— Extrait présenté —
.....

Non, je ne le suis pas dans ce sens que je veuille éteindre l'énergie
nationale : je sais que la liberté est toujours active comme la flamme ;
qu'elle est inconciliable avec un calme parfait, qui ne convient qu'à des
esclaves. Je sais aussi que, dans les temps révolutionnaires, il y aurait
autant de folie à prétendre calmer à volonté l'effervescence du peuple qu'à
commander aux flots d'être tranquilles quand ils sont battus par les vents.
Mais c'est au législateur à prévenir, autant qu'il peut, les désastres de la
tempête par de sages conseils ; et s'il faut, pour être patriote, se déclarer
le protecteur du brigandage et du meurtre, oui ! je suis modéré. « Depuis
l'abolition de la royauté, j'ai beaucoup entendu parler de révolutions ; je
me suis dit : Il n'y en a plus que deux possibles, celle des propriétés, ou
la loi agraire, et celle qui nous ramènerait à la royauté. J'ai pris la ferme
résolution de combattre l'une et l'autre ; si c'est là être modéré, oui ! je
suis modéré. « J'ai
aussi beaucoup entendu parler d'insurrection, et, je l'avoue, j'en ai gémi.
Ou l'insurrection a un objet, ou elle n'en a pas. Dans le dernier cas, c'est
une convulsion pour le corps politique, qui, ne pouvant lui faire aucun bien,
doit nécessairement lui faire beaucoup de mal. Si l'insurrection a un objet
déterminé, quel peut-il être, si ce n'est d'arracher le pouvoir à la
représentation nationale pour le transporter sur la tête d'un seul citoyen ?
Dans les deux cas, les hommes qui prêchent l'insurrection conspirent contre
la république et la liberté ; et s'il faut, ou les approuver pour être
patriote, ou être modéré en les combattant, je suis modéré ! Quand la statue
de la liberté est sur le trône, l'insurrection ne peut être provoquée que par
les amis de la royauté. « J'ai
voulu aussi des mesures terribles, mais contre les seuls ennemis de la patrie
; des punitions et non des proscriptions. Quelques hommes ont paru faire
consister leur patriotisme à tourmenter, à faire verser des larmes ; j'aurais
voulu que le patriotisme ne fit que des heureux. On cherche à consommer la
Révolution par la terreur, j'aurais voulu la consommer par l'amour. Enfin je
n'ai pas pensé que, semblables aux prêtres et aux farouches ministres de
l'inquisition, qui ne parlent de leur Dieu de miséricorde qu'à la lueur des
bûchers, nous dussions parler de la liberté au milieu des poignards et des
bourreaux. Ah ! qu'on nous rende grâce de notre modération ! si nous avions
accepté le combat qu'on ne cesse de nous présenter ici, je le déclare à mes
accusateurs, de quelques soupçons dont on nous environne, de quelques
calomnies dont on veuille nous flétrir, nos noms sont encore plus estimés que
les leurs, et l'on aurait vu accourir de tous les départements des hommes
également redoutables à l'anarchie et aux tyrans. Nos accusateurs et nous,
nous serions déjà consumés par le feu de la guerre civile ! » Après
avoir ainsi répondu à tous les chefs d'accusation de Robespierre, Vergniaud,
examinant la pétition de Péthion, poursuit ainsi : « Vous
avez ordonné par votre décret que les coupables du 10 mars seraient renvoyés
devant le tribunal révolutionnaire : le crime est avéré. Quelles têtes sont
tombées ? Aucune. Quel complice a été arrêté ? Aucun. Vous avez ordonné qu'un
des coupables serait remis en liberté pour être entendu comme témoin : c'est
à peu près comme si à Rome le sénat eût décrété que Lentulus pourrait servir
de témoin dans la conspiration de Catilina. Vous avez mandé à votre barre des
membres du comité central d'insurrection ? Ont-ils obéi ? sont-ils venus ?

.....

— Données enregistrées —

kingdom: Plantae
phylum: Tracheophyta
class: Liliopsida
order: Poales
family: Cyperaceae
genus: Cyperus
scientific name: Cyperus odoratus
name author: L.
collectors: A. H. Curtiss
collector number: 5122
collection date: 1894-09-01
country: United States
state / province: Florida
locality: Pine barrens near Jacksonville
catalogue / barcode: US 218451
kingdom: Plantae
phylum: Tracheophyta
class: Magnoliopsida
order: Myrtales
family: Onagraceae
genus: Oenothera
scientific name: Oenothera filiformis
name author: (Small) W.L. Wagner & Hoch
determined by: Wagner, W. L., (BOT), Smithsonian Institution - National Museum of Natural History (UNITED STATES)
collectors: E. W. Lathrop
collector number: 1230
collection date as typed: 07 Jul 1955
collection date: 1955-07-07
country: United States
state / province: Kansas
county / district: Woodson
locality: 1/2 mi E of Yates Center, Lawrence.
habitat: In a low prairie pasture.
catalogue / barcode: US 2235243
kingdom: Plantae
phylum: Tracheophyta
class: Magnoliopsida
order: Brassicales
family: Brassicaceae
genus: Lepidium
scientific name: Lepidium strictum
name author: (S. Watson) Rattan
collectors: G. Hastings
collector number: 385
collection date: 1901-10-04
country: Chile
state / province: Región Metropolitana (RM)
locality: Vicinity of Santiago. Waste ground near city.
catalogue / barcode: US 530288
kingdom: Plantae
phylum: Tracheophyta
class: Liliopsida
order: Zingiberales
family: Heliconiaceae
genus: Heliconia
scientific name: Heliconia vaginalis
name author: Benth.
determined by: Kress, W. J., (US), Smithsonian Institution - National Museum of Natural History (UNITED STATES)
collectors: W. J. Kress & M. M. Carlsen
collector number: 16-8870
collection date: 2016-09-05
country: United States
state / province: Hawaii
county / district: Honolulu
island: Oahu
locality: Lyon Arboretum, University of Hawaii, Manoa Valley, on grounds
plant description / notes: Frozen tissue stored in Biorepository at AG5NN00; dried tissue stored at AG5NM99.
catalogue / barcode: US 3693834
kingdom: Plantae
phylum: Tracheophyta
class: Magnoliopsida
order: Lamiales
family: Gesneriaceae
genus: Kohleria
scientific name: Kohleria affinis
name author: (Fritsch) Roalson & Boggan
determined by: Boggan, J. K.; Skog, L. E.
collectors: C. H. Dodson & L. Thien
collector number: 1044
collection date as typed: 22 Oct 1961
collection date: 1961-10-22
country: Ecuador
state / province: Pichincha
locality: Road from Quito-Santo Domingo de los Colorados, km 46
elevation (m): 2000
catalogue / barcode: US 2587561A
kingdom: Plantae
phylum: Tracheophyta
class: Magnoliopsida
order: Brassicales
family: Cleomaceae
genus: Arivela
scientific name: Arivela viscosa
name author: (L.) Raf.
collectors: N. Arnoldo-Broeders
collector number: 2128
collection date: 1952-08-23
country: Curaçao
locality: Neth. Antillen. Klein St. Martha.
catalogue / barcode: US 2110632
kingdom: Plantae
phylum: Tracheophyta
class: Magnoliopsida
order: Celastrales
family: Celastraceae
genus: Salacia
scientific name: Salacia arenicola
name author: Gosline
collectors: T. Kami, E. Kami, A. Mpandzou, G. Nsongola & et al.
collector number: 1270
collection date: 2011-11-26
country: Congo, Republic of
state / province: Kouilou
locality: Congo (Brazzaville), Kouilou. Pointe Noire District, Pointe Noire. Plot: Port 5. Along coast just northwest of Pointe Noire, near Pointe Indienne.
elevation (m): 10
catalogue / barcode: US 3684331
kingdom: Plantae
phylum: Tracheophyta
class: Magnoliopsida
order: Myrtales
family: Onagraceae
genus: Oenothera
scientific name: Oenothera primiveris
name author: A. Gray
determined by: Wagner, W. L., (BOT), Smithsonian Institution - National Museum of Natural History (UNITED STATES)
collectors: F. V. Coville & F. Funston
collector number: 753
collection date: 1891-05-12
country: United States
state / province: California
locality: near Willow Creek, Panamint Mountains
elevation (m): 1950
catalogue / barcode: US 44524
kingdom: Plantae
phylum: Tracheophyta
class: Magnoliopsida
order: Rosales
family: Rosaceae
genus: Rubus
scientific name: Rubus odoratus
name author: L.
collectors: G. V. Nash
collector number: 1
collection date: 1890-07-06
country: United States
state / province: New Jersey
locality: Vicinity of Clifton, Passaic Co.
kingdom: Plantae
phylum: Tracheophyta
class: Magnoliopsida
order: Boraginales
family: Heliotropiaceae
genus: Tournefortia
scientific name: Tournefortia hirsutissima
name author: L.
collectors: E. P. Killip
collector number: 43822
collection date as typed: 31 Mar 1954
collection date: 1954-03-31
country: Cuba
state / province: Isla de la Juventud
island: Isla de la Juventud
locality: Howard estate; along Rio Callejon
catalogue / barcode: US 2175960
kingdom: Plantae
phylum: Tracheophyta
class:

.....

— Liste des tâches —
1 – Répondez à ces questions sur l'extrait :
(a) Quelles sont les deux seules révolutions encore possibles selon l'orateur ?
(b) Par quel moyen l'orateur aurait-il voulu consommer la Révolution ?
(c) De qui Vergniaud examine-t-il la pétition ?
2 – Citez le passage de l'extrait allant de « Ou l'insurrection a » jusqu'à « seul citoyen ? ».
Les données constituent un ensemble à part, indépendant de l'extrait.

— Résultats —
1 –
(a) Celle des propriétés, ou la loi agraire, et celle qui ramènerait à la royauté.
(b) Par l'amour.
(c) De Péthion.

2 –
Ou l'insurrection a un objet, ou elle n'en a pas. Dans le dernier cas, c'est
une convulsion pour le corps politique, qui, ne pouvant lui faire aucun bien,
doit nécessairement lui faire beaucoup de mal. Si l'insurrection a un objet
déterminé, quel peut-il être, si ce n'est d'arracher le pouvoir à la
représentation nationale pour le transporter sur la tête d'un seul citoyen ?